*TRY IT*
Copy out every line of the data below word for word, changing nothing.

[Start of section]

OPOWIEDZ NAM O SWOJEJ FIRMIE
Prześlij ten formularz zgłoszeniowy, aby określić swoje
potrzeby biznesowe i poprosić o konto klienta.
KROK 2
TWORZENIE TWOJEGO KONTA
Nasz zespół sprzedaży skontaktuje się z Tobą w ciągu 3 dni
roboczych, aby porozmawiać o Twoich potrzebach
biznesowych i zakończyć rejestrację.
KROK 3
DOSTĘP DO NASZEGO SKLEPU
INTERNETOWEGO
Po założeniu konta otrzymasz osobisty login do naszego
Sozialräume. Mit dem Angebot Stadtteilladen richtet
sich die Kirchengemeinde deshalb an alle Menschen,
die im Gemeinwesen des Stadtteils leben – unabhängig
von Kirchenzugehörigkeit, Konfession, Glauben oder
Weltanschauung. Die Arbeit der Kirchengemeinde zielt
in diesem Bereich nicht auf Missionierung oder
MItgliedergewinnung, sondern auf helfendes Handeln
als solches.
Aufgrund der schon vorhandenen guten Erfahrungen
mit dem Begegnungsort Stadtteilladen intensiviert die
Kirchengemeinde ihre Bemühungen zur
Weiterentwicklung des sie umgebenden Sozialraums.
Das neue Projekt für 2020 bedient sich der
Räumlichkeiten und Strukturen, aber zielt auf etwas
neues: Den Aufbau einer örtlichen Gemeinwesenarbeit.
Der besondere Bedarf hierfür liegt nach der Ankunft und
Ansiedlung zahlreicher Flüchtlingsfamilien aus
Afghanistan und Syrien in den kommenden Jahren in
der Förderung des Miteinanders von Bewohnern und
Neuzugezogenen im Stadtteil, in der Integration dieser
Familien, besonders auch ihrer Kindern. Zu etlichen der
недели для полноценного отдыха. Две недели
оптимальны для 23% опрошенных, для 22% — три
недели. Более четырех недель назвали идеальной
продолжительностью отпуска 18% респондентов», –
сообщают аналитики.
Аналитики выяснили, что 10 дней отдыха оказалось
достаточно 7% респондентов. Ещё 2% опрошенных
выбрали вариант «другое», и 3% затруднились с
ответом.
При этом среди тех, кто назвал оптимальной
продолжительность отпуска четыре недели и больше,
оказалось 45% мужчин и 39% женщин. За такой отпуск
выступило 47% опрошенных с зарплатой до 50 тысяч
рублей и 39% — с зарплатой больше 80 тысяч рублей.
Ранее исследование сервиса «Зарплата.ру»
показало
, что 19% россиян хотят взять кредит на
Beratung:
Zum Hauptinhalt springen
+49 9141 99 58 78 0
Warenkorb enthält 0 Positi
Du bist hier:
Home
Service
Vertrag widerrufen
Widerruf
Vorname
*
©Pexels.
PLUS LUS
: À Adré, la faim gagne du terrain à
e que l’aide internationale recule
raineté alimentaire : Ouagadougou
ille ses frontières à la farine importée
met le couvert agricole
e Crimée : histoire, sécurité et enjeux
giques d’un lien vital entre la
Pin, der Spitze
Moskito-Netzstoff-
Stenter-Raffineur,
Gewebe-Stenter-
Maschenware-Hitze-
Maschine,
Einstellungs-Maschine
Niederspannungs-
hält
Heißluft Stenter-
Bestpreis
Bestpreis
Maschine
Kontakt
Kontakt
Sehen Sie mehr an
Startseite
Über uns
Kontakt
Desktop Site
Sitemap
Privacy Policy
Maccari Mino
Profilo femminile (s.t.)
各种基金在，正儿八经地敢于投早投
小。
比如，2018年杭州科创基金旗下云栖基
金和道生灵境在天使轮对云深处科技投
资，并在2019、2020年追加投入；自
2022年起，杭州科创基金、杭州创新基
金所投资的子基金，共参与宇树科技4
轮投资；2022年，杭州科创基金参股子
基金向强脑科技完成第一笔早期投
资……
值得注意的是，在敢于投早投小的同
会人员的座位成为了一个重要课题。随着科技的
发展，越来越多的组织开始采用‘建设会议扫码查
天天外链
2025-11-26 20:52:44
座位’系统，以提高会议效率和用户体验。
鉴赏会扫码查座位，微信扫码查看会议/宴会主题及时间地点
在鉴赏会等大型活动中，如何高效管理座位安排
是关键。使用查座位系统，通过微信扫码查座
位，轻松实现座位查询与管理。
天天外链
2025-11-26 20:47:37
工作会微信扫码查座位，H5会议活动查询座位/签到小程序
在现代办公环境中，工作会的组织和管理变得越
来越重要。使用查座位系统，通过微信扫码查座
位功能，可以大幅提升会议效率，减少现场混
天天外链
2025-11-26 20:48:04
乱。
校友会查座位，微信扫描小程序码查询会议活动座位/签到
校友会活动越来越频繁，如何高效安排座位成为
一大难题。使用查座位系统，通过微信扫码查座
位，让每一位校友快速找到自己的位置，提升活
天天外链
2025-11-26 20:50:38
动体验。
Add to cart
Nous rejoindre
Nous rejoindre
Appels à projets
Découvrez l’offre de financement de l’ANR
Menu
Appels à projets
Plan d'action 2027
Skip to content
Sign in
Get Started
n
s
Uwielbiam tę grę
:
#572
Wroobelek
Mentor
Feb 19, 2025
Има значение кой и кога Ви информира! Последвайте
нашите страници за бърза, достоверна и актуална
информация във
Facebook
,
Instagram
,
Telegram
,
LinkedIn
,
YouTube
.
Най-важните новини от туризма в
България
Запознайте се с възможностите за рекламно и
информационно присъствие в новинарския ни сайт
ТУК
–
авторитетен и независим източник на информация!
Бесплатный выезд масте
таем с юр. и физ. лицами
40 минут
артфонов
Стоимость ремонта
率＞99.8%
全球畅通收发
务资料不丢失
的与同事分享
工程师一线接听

[End of section]

*OUTPUT FOR THIS EXERCISE*
OPOWIEDZ NAM O SWOJEJ FIRMIE
Prześlij ten formularz zgłoszeniowy, aby określić swoje
potrzeby biznesowe i poprosić o konto klienta.
KROK 2
TWORZENIE TWOJEGO KONTA
Nasz zespół sprzedaży skontaktuje się z Tobą w ciągu 3 dni
roboczych, aby porozmawiać o Twoich potrzebach
biznesowych i zakończyć rejestrację.
KROK 3
DOSTĘP DO NASZEGO SKLEPU
INTERNETOWEGO
Po założeniu konta otrzymasz osobisty login do naszego
Sozialräume. Mit dem Angebot Stadtteilladen richtet
sich die Kirchengemeinde deshalb an alle Menschen,
die im Gemeinwesen des Stadtteils leben – unabhängig
von Kirchenzugehörigkeit, Konfession, Glauben oder
Weltanschauung. Die Arbeit der Kirchengemeinde zielt
in diesem Bereich nicht auf Missionierung oder
MItgliedergewinnung, sondern auf helfendes Handeln
als solches.
Aufgrund der schon vorhandenen guten Erfahrungen
mit dem Begegnungsort Stadtteilladen intensiviert die
Kirchengemeinde ihre Bemühungen zur
Weiterentwicklung des sie umgebenden Sozialraums.
Das neue Projekt für 2020 bedient sich der
Räumlichkeiten und Strukturen, aber zielt auf etwas
neues: Den Aufbau einer örtlichen Gemeinwesenarbeit.
Der besondere Bedarf hierfür liegt nach der Ankunft und
Ansiedlung zahlreicher Flüchtlingsfamilien aus
Afghanistan und Syrien in den kommenden Jahren in
der Förderung des Miteinanders von Bewohnern und
Neuzugezogenen im Stadtteil, in der Integration dieser
Familien, besonders auch ihrer Kindern. Zu etlichen der
недели для полноценного отдыха. Две недели
оптимальны для 23% опрошенных, для 22% — три
недели. Более четырех недель назвали идеальной
продолжительностью отпуска 18% респондентов», –
сообщают аналитики.
Аналитики выяснили, что 10 дней отдыха оказалось
достаточно 7% респондентов. Ещё 2% опрошенных
выбрали вариант «другое», и 3% затруднились с
ответом.
При этом среди тех, кто назвал оптимальной
продолжительность отпуска четыре недели и больше,
оказалось 45% мужчин и 39% женщин. За такой отпуск
выступило 47% опрошенных с зарплатой до 50 тысяч
рублей и 39% — с зарплатой больше 80 тысяч рублей.
Ранее исследование сервиса «Зарплата.ру»
показало
, что 19% россиян хотят взять кредит на
Beratung:
Zum Hauptinhalt springen
+49 9141 99 58 78 0
Warenkorb enthält 0 Positi
Du bist hier:
Home
Service
Vertrag widerrufen
Widerruf
Vorname
*
©Pexels.
PLUS LUS
: À Adré, la faim gagne du terrain à
e que l’aide internationale recule
raineté alimentaire : Ouagadougou
ille ses frontières à la farine importée
met le couvert agricole
e Crimée : histoire, sécurité et enjeux
giques d’un lien vital entre la
Pin, der Spitze
Moskito-Netzstoff-
Stenter-Raffineur,
Gewebe-Stenter-
Maschenware-Hitze-
Maschine,
Einstellungs-Maschine
Niederspannungs-
hält
Heißluft Stenter-
Bestpreis
Bestpreis
Maschine
Kontakt
Kontakt
Sehen Sie mehr an
Startseite
Über uns
Kontakt
Desktop Site
Sitemap
Privacy Policy
Maccari Mino
Profilo femminile (s.t.)
各种基金在，正儿八经地敢于投早投
小。
比如，2018年杭州科创基金旗下云栖基
金和道生灵境在天使轮对云深处科技投
资，并在2019、2020年追加投入；自
2022年起，杭州科创基金、杭州创新基
金所投资的子基金，共参与宇树科技4
轮投资；2022年，杭州科创基金参股子
基金向强脑科技完成第一笔早期投
资……
值得注意的是，在敢于投早投小的同
会人员的座位成为了一个重要课题。随着科技的
发展，越来越多的组织开始采用‘建设会议扫码查
天天外链
2025-11-26 20:52:44
座位’系统，以提高会议效率和用户体验。
鉴赏会扫码查座位，微信扫码查看会议/宴会主题及时间地点
在鉴赏会等大型活动中，如何高效管理座位安排
是关键。使用查座位系统，通过微信扫码查座
位，轻松实现座位查询与管理。
天天外链
2025-11-26 20:47:37
工作会微信扫码查座位，H5会议活动查询座位/签到小程序
在现代办公环境中，工作会的组织和管理变得越
来越重要。使用查座位系统，通过微信扫码查座
位功能，可以大幅提升会议效率，减少现场混
天天外链
2025-11-26 20:48:04
乱。
校友会查座位，微信扫描小程序码查询会议活动座位/签到
校友会活动越来越频繁，如何高效安排座位成为
一大难题。使用查座位系统，通过微信扫码查座
位，让每一位校友快速找到自己的位置，提升活
天天外链
2025-11-26 20:50:38
动体验。
Add to cart
Nous rejoindre
Nous rejoindre
Appels à projets
Découvrez l’offre de financement de l’ANR
Menu
Appels à projets
Plan d'action 2027
Skip to content
Sign in
Get Started
n
s
Uwielbiam tę grę
:
#572
Wroobelek
Mentor
Feb 19, 2025
Има значение кой и кога Ви информира! Последвайте
нашите страници за бърза, достоверна и актуална
информация във
Facebook
,
Instagram
,
Telegram
,
LinkedIn
,
YouTube
.
Най-важните новини от туризма в
България
Запознайте се с възможностите за рекламно и
информационно присъствие в новинарския ни сайт
ТУК
–
авторитетен и независим източник на информация!
Бесплатный выезд масте
таем с юр. и физ. лицами
40 минут
артфонов
Стоимость ремонта
率＞99.8%
全球畅通收发
务资料不丢失
的与同事分享
工程师一线接听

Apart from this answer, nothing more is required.